> [Questions to answer]
#1 Retype the passage of the Peach Bowl preview from "As for LSU, they" to "title since 2011.".
#2 Continue the Peach Bowl preview from its last sentence.

> [Text provided]

This year’s Chick-Fil-A Peach Bowl will serve as the first game in the College Football Playoff national semi-finals. The no. 4 Oklahoma Sooners of the Big 12 and no. 1 LSU Tigers of the SEC will kick it off at 4:00 EST on Saturday, December 28 at Mercedes-Benz Stadium in Atlanta. The game will be broadcast on ESPN.
Current betting odds list the Tigers as 12.5-point favorites with an ambitious over/under of 75.5 points. Click here to get a full list of this year’s bowl games and betting odds for each game.
Oklahoma is the only one of the four teams in the CFP to lose a game during the regular season. The Sooners suffered a surprising road loss against Kansas State in late October, a loss that nearly ruined their season. However, Oklahoma was able to bounce back and survive close games with the likes of Iowa State, TCU, and Baylor (twice) to finish the season 12-1 and win their fifth consecutive Big 12 championship.
After sneaking into the top-4 with some favorable results elsewhere, the Sooners will be making their third straight trip to the CFP. Unfortunately, things haven’t gone well for Lincoln Riley and company in their first two trips. Two years ago, they fell short in a double-overtime game against Georgia in the Rose Bowl. Last season, Oklahoma trailed Alabama 21-0 after the first quarter, eventually losing 45-34 despite a valiant comeback. The Sooners hope the third time will be the charm, as they are once again set to face the champions of the SEC.
As for LSU, they are in the CFP for the first time, doing so as the top seed. The Bayou Bengals were a perfect 13-0 on the season despite facing a demanding schedule. LSU knocked off the likes of Texas, Florida, Auburn, and Alabama before dismantling Georgia 37-10 in the SEC Championship Game to earn their first conference title since 2011.

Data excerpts
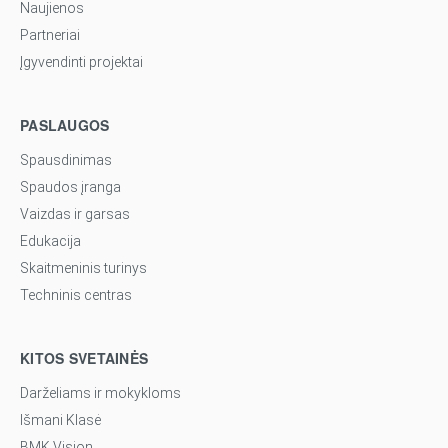
Naujienos
Partneriai
Įgyvendinti projektai
PASLAUGOS
Spausdinimas
Spaudos įranga
Vaizdas ir garsas
Edukacija
Skaitmeninis turinys
Techninis centras
KITOS SVETAINĖS
Darželiams ir mokykloms
Išmani Klasė
BMK Vision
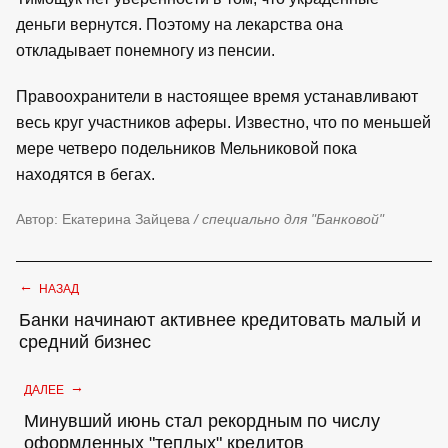
деньги вернутся. Поэтому на лекарства она
откладывает понемногу из пенсии.
Правоохранители в настоящее время устанавливают
весь круг участников аферы. Известно, что по меньшей
мере четверо подельников Мельниковой пока
находятся в бегах.
Автор: Екатерина Зайцева
/ специально для "Банковой"
←
НАЗАД
Банки начинают активнее кредитовать малый и
средний бизнес
→
ДАЛЕЕ
Минувший июнь стал рекордным по числу
оформленных "теплых" кредитов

> [Results in order]
#1
As for LSU, they are in the CFP for the first time, doing so as the top seed. The Bayou Bengals were a perfect 13-0 on the season despite facing a demanding schedule. LSU knocked off the likes of Texas, Florida, Auburn, and Alabama before dismantling Georgia 37-10 in the SEC Championship Game to earn their first conference title since 2011.

#2
This might be LSU’s first time in the CFP, but they are no stranger to major bowl games. Last year, the Tigers beat Central Florida in the Fiesta Bowl. LSU was also invited to the Citrus Bowl in back-to-back years prior to that, giving Ed Orgeron and the current roster plenty of experience playing in big games.
Not surprisingly, the history between LSU and Oklahoma is somewhat limited. However, the two teams did meet in the Sugar Bowl following the 2003 season in a game that served as the BCS National Championship Game. Despite the Sooners being favored, the Tigers won the game 21-14 to claim their first national championship in over 40 yards.
Straight up, I like LSU to win this game, but I can’t abide by a spread this big. Other than their blowout of Georgia in the SEC title game, most of LSU’s wins over upper-echelon teams this year came in close games. Oklahoma may be a level below the three other teams in the Playoff, but not by much. I think the Sooners will make this interesting and beat the spread.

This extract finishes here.